The writ was accordingly issued, but on the return of the officer showing
the authority under which the petitioner was held, he was ordered to be
remanded. From that judgment he appealed to the Supreme Court. Of
course, if the Reconstruction Acts were invalid, the petitioner could
not be held, and he was entitled to his discharge. The case excited
great interest throughout the country. Judge Sharkey and Robert J.
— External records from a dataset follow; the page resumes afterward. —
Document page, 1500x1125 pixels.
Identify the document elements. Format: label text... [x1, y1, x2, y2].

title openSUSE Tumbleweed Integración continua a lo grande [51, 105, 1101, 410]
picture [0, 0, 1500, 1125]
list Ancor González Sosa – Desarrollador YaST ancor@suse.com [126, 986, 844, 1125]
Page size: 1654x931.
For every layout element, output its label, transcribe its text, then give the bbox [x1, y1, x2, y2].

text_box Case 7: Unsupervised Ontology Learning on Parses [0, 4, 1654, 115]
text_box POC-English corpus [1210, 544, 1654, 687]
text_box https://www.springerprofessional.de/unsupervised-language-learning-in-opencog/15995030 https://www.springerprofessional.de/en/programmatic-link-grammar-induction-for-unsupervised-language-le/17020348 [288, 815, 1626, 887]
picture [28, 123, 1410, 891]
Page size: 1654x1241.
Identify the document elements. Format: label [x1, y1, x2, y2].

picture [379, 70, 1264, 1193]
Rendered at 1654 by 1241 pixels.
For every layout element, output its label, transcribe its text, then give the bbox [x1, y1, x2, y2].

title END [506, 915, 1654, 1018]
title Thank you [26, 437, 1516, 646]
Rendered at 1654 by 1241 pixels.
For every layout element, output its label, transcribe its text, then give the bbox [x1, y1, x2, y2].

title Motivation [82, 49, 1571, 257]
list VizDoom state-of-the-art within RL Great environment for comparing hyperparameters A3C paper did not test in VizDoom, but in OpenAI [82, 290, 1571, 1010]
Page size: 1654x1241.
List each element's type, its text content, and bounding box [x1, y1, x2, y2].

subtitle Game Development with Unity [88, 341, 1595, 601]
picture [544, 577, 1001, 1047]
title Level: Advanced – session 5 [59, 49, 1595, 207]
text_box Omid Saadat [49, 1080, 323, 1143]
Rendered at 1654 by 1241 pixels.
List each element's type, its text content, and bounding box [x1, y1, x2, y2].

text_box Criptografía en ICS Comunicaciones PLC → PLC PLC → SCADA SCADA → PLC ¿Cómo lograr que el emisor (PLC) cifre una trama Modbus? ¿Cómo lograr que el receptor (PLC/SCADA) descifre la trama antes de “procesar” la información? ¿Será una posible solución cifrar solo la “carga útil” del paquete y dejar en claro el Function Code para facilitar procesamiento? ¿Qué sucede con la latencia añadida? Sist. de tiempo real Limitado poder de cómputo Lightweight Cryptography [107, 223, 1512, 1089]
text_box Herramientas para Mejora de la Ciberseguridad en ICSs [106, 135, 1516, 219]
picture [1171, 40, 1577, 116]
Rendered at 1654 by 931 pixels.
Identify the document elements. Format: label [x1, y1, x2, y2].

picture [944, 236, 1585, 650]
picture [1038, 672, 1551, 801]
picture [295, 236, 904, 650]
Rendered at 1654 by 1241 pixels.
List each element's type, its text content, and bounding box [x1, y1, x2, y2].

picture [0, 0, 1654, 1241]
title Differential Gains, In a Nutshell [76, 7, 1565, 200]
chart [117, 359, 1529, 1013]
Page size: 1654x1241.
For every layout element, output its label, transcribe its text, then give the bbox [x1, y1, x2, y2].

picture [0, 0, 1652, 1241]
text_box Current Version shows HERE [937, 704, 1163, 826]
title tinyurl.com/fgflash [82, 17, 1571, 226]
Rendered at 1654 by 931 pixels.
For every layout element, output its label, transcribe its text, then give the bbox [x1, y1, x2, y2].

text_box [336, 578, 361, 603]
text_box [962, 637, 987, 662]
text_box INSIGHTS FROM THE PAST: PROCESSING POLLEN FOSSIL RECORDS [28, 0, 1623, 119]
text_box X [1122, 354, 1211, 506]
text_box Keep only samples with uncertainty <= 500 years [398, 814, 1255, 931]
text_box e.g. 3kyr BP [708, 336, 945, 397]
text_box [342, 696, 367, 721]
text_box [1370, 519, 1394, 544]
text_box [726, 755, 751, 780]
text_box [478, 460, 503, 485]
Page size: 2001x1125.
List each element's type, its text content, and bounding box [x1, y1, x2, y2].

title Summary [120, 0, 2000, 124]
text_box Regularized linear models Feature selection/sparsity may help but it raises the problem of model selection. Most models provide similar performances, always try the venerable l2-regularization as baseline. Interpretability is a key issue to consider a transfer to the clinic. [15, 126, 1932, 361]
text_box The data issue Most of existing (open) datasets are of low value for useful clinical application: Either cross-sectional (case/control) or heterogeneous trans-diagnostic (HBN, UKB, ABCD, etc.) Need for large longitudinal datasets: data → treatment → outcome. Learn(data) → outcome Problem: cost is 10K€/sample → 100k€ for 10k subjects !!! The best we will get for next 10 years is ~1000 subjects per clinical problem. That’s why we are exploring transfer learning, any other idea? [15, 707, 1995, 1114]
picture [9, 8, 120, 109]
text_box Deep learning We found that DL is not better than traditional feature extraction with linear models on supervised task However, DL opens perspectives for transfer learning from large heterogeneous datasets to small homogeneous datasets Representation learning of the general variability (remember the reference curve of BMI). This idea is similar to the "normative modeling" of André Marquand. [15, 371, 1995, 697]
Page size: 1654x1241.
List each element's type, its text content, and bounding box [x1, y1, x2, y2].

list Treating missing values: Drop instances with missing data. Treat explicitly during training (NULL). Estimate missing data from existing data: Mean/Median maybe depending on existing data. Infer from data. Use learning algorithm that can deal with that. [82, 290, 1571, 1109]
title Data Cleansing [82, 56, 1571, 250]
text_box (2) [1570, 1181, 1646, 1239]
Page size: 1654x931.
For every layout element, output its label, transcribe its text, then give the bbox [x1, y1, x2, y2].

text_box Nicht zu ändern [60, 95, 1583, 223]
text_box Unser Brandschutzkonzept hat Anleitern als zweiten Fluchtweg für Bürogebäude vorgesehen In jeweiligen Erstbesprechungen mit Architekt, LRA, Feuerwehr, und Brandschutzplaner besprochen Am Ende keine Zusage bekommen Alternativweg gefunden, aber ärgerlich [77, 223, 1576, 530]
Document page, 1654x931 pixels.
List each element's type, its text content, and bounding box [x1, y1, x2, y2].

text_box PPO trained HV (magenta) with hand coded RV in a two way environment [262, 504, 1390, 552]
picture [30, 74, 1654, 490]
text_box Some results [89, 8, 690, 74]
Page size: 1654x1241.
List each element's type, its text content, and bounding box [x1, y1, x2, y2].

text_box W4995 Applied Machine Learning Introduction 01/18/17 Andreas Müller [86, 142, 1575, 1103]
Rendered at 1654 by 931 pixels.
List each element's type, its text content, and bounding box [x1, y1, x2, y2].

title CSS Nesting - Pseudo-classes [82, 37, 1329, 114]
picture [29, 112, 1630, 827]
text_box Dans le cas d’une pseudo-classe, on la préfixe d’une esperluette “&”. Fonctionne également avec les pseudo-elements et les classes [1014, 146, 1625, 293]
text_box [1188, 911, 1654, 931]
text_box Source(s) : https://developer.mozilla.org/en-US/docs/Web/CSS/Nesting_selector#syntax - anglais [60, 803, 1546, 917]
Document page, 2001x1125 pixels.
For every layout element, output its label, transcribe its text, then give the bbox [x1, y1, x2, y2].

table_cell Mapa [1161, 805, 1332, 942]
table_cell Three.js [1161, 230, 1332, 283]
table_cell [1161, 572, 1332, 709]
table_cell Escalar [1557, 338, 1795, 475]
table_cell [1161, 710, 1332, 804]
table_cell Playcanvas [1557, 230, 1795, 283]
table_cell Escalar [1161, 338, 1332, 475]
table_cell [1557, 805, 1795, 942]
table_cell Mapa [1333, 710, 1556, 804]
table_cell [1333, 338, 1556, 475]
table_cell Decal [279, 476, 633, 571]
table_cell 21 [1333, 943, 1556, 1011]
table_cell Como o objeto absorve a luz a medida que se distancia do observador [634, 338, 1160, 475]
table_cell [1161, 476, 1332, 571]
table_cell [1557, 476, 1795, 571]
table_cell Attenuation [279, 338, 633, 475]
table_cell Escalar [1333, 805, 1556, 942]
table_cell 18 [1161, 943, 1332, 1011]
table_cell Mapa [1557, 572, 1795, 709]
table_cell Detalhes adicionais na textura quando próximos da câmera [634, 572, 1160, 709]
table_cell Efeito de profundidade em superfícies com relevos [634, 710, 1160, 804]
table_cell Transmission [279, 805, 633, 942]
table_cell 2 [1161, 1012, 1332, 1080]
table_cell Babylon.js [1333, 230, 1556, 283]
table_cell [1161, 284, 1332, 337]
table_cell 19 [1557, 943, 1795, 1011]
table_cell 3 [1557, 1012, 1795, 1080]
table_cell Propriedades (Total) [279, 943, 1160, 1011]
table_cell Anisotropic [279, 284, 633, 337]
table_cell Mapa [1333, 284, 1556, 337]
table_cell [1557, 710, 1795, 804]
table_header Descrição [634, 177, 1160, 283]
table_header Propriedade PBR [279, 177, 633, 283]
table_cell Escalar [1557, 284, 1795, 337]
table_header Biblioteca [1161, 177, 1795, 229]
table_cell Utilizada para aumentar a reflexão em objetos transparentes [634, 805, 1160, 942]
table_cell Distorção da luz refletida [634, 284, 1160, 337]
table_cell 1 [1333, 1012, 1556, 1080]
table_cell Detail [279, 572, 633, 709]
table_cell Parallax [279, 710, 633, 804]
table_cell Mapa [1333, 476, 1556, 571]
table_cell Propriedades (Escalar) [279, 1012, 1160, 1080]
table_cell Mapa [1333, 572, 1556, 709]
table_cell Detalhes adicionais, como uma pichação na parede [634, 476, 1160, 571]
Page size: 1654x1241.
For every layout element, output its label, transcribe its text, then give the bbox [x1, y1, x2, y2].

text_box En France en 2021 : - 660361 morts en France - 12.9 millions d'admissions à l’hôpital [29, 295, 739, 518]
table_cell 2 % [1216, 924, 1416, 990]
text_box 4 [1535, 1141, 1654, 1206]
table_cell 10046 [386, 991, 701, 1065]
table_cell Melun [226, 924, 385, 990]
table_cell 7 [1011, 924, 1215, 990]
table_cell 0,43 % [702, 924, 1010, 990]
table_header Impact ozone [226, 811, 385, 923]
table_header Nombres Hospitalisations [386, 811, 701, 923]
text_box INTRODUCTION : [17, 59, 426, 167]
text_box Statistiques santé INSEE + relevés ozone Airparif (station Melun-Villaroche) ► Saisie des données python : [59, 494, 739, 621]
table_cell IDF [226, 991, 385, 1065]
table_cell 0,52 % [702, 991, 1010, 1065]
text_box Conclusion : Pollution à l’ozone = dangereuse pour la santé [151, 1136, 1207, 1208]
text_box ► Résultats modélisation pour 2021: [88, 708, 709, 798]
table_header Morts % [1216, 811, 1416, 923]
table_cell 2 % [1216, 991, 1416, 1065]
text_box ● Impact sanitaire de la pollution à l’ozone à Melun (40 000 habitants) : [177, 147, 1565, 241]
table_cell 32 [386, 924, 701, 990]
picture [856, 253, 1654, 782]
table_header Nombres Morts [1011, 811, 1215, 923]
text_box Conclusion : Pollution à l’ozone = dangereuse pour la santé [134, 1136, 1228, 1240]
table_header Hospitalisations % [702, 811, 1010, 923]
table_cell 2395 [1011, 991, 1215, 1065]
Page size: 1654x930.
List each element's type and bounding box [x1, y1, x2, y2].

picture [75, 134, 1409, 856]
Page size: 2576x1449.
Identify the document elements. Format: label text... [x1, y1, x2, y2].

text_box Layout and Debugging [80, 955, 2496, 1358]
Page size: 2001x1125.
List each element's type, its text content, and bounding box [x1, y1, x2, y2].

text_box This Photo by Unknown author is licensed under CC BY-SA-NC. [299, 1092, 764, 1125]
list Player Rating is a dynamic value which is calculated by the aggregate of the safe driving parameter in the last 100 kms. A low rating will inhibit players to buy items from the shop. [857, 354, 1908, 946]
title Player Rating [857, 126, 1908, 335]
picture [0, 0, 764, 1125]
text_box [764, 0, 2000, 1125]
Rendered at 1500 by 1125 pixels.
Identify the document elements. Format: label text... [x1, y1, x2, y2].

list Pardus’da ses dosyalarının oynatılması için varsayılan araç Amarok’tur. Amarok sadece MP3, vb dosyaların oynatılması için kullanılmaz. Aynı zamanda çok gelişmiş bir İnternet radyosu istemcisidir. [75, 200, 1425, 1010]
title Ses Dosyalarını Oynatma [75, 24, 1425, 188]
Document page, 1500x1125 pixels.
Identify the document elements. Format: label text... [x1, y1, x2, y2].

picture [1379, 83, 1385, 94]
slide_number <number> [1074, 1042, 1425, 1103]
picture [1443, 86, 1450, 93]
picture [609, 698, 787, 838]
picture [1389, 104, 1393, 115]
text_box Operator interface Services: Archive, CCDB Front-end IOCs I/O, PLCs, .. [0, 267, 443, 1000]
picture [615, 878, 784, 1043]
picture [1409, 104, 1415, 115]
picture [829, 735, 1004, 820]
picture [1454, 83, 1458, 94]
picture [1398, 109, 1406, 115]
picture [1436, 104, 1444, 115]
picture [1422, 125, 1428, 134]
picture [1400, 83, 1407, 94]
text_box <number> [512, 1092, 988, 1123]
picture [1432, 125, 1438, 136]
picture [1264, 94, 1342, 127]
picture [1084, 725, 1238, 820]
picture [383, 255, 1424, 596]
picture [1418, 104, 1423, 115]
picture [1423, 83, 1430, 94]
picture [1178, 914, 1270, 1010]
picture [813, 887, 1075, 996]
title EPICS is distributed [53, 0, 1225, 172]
Walker, of Mississippi, David Dudley Field and Charles O'Connor, of
New York, and Jeremiah S. Black, of Pennsylvania, appeared for the
appellant; and Matthew H. Carpenter, of Wisconsin, Lyman Trumbull, of
Illinois, and Henry Stanbery, the Attorney-General, appeared for the
other side. The hearing of it occupied four days, and seldom has it
been my fortune during my judicial life, now (1877) of nearly
twenty years, to listen to arguments equal in learning, ability, and
eloquence. The whole subject was exhausted. As the arguments were
widely published in the public journals, and read throughout the
country, they produced a profound effect. The impression was general
that the Reconstruction Acts could not be sustained; that they were
revolutionary and destructive of a republican form of government in
the States, which the Constitution required the Federal government to
guarantee. I speak now merely of the general impression.